L: When cats chew on catnip, they aren’t actually consuming the “drug,” but rather excreting the nepetalactone into the air, which is subsequently taken in by their olfactory epithelium and binds to the receptors.

Can catnip be harmful to cats? Does it have addictive qualities or does it cause a post-intoxication “hangover?

Z: Catnip is not dangerous to cats and it is not addictive. After reacting to catnip, there is a brief window of time—roughly 30 minutes—during which the cat is not responsive.

L: Catnip isn’t regarded as dangerous and doesn’t have a real chance of having an overdose effect. Cats cannot experience this “high” for at least another hour after the initial 5 to 15 minute period. It is conceivable to be toxic in the sense of being ill. Vomiting and diarrhea are common adverse effects. Due to its transient effects, there is little worry about long-lasting central nervous system (CNS) disorders. There is no need for treatment because most cats are intelligent enough to stop when they’ve had enough.

After destroying all the catnip toys, Eos and Selene take a well-earned nap. Laura McNally’s photo was used with permission.

Do we know why individual cats react differently to catnip? Some cats react with indifference while others become frantic or violent. Is this influenced by sex, breed, or other factors?

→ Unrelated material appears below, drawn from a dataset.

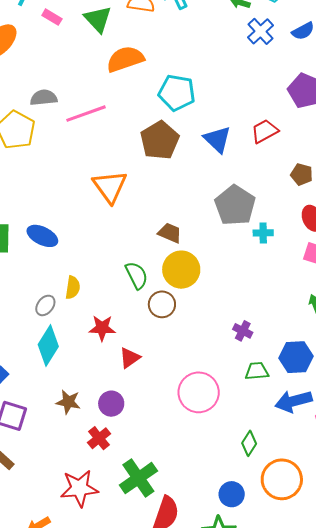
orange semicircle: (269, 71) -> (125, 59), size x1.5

Z: Catnip response is an autosomal dominant characteristic that affects about two thirds of cats. When kittens are young, they don’t react to catnip; if they do, it won’t be until they are about six months old, when they reach sexual maturity.

L: Catnip [reaction] is a genetic characteristic that 15% of the cat population lacks. Catnip’s effects are not felt by certain older cats and kittens under the age of eight weeks (olfactory systems do not fully develop until three months of age).

While manning the front desk at Martin Veterinary Hospital, Chanel enjoys playing actively. Laura McNally’s photo was used with permission.

Given that cats react to the volatile chemicals in catnip as if they were pheromones, would it interfere with mating behaviours or instincts in feral or non-neutered cats?

Z: The way cats react to catnip (such as by rolling around, etc.) resembles how female cats act during the heat cycle. Catnip, however, elicits reactions in both male and female cats, as well as in intact and neutered/spayed cats. Thus, despite the fact that it appears to be a mating behavior to human eyes, it is not. Actually, the reason cats react to catnip is a mystery (and not just domestic cats, but some other members of the cat family too, like bobcats).

Are there catnip alternatives if your cat reacts extremely (or not at all) to catnip, which could be used to encourage enriched play?

Z: Although cats don’t react to catnip, they might do so to other plants including the silver vine (matatabi), valerian, honeysuckle, and the roots of Kiwi vines.